**Task**
Starting with the first line of the items below and going on through the line that contains "методології KSE Instit", turn those lines into a JSON list of strings with one string per line and any blank lines left out.

--- START ---

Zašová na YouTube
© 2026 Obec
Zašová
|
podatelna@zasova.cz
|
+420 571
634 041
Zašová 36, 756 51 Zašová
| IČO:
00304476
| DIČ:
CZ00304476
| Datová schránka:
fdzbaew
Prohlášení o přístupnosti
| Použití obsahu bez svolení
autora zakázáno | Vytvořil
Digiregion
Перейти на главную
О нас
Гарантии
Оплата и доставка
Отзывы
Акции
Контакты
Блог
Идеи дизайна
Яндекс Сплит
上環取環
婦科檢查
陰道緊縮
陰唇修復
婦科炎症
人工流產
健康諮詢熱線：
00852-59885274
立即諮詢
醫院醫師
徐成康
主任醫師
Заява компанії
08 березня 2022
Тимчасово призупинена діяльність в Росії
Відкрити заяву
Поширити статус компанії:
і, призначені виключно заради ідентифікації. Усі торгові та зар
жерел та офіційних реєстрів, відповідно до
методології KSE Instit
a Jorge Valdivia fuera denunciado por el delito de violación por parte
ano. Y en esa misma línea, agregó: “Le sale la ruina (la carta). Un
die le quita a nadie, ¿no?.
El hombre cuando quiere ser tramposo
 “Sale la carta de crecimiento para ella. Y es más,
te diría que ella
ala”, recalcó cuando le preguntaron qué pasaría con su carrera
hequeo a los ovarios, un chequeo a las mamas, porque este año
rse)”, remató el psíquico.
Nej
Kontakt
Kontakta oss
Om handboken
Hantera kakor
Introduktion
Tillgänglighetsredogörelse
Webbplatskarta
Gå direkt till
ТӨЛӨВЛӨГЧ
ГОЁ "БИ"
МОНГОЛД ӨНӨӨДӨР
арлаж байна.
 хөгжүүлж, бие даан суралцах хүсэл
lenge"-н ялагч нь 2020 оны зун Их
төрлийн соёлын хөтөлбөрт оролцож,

--- END ---

**Your response**
[
  "Zašová na YouTube",
  "© 2026 Obec",
  "Zašová",
  "|",
  "podatelna@zasova.cz",
  "|",
  "+420 571",
  "634 041",
  "Zašová 36, 756 51 Zašová",
  "| IČO:",
  "00304476",
  "| DIČ:",
  "CZ00304476",
  "| Datová schránka:",
  "fdzbaew",
  "Prohlášení o přístupnosti",
  "| Použití obsahu bez svolení",
  "autora zakázáno | Vytvořil",
  "Digiregion",
  "Перейти на главную",
  "О нас",
  "Гарантии",
  "Оплата и доставка",
  "Отзывы",
  "Акции",
  "Контакты",
  "Блог",
  "Идеи дизайна",
  "Яндекс Сплит",
  "上環取環",
  "婦科檢查",
  "陰道緊縮",
  "陰唇修復",
  "婦科炎症",
  "人工流產",
  "健康諮詢熱線：",
  "00852-59885274",
  "立即諮詢",
  "醫院醫師",
  "徐成康",
  "主任醫師",
  "Заява компанії",
  "08 березня 2022",
  "Тимчасово призупинена діяльність в Росії",
  "Відкрити заяву",
  "Поширити статус компанії:",
  "і, призначені виключно заради ідентифікації. Усі торгові та зар",
  "жерел та офіційних реєстрів, відповідно до",
  "методології KSE Instit"
]